Tacna, ehemaliges Departement der südamerikan. Republik Peru, am Stillen Ozean, vom Rio Zama bis zum Rio Camarones und im Innern bis jenseit der westlichen Kordilleren reichend, wurde 1884 an Chile (s. d., S. 1022) abgetreten. Die Küste steigt steil an. Das Innere besteht aus stufenweise zu den Kordilleren ansteigenden, meist wüsten Hochebenen. Die wenigen Flüsse nehmen ihren Lauf durch tiefe Schluchten (Quebradas). Der Tacorapaß (4170 m, s. d.) verbindet T. mit Bolivia. Fruchtbare Stellen kommen fast nur im nördlichen Teil des Departements vor. T. hat ein Areal von 22,500 qkm (408,62 QM.) und (1885) 29,523 Einw. Die Ausfuhr besteht vorwiegend aus Kupfer, Zinn, Silber, Gold, Koka, Alpako- und Schafwolle. Hauptstadt ist San Pedro de T., 560 m ü. M., in hübscher Ebene, am gleichnamigen Fluß, mit (1876) 7738 Einw. T. ist Sitz eines deutschen Konsuls. Die Stadt wurde 1605 gegründet, hat ein Colegio, ein Hospital, ein kleines Theater und eine schöne Alameda. Eine Eisenbahn verbindet sie mit Arica (s. d.).

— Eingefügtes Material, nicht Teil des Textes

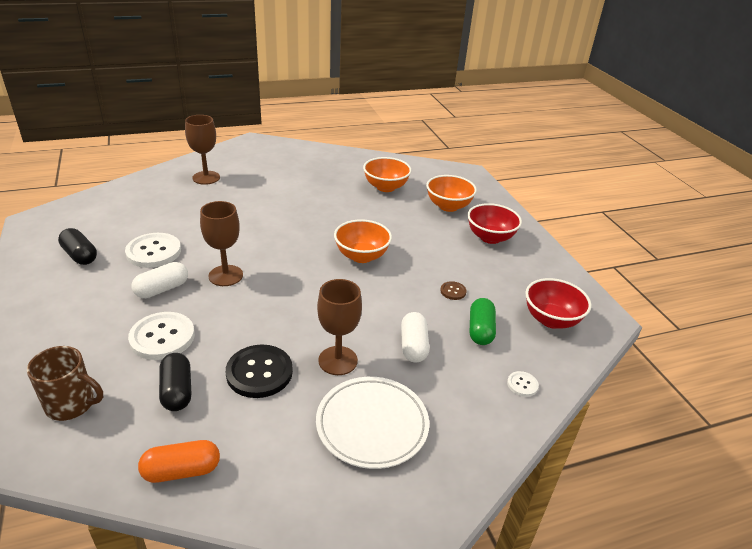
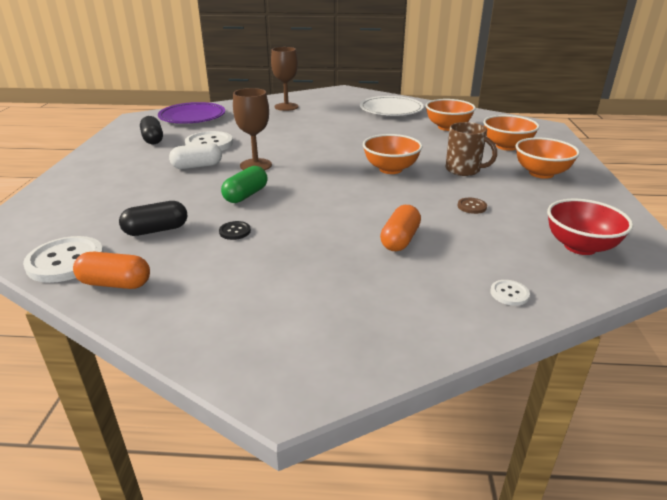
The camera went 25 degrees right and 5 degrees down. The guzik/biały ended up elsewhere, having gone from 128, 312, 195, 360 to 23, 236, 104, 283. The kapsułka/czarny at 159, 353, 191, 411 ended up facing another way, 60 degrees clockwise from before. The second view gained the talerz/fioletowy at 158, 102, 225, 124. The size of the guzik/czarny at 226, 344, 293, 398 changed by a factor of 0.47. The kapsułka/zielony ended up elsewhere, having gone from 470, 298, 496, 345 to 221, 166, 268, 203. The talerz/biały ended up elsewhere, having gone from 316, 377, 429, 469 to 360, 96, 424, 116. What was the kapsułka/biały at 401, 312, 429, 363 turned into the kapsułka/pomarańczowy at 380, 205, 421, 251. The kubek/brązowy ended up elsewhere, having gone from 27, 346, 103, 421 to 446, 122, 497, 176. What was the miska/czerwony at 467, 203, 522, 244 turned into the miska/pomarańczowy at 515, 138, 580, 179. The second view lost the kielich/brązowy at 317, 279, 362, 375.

Tacoary, Fluß, s. Taquary.

Tacōma, Berg im nordamerikan. Staat Washington, 4400 m hoch, ein fast erloschener Vulkan mit Gletschern; hieß früher Mount Rainier.

Tacōma, Stadt im nordamerikan. Staat Washington, am Pugetsund, Endstation einer Pacificbahn, mit großem Hotel.

Tacōrapaß (auch Gualillos), ein fahrbarer Paß der Kordilleren in 17° 50' südl. Br., verbindet Tacna mit Bolivia und ist 4170 m hoch. Nördlich von ihm erhebt sich der Tacora Pik oder Chipicani (6017 m), ein ausgebrannter Vulkan mit einer Solfatare in seinem zusammengestürzten Krater; an demselben liegt das Dorf Tacora, eine der höchsten Wohnstätten der Erde (4000 m).

Tacuarémbo, ein Departement des südamerikan. Staats Uruguay, ein Hügelland, 21,022 qkm (381,8 QM.) groß mit (1885) 27,329 Einw., die fast nur Viehzucht treiben (1,034,000 Rinder, 65,000 Pferde, 476,000 Schafe). Gold ist 1859 im Cuñapires entdeckt worden. Hauptstadt ist San Fructuoso mit 3000 Einw.

Tacubāya, Villa, 5 km südwestlich von Mexiko, bei Chapultepec, mit dem Sommerpalast des Erzbischofs von Mexiko, den Villen reicher Mexikaner, der Militärakademie (Colegio) und (1880) 7867 Einw.

Tacullies, s. Carrierindianer.

Tacunga (Llactacunga), Hauptstadt der Provinz Leon in der südamerikan. Republik Ecuador, am Fuß des Cotopaxi 2780 m ü. M. gelegen, hat ein Colegio, eine Pulverfabrik und 17,000 Einw.

Taeda Koch, Gruppe der Gattung Pinus, s. Kiefer, S. 714.

Tadcaster, alte Stadt in Yorkshire (England), am schiffbaren Wharfe, zwischen Leeds und York, mit (1881) 2965 Einw. Es ist das römische Calcaria. Dabei das Schlachtfeld von Towton (1461), wo Eduard von York das Lancastrische Heer besiegte.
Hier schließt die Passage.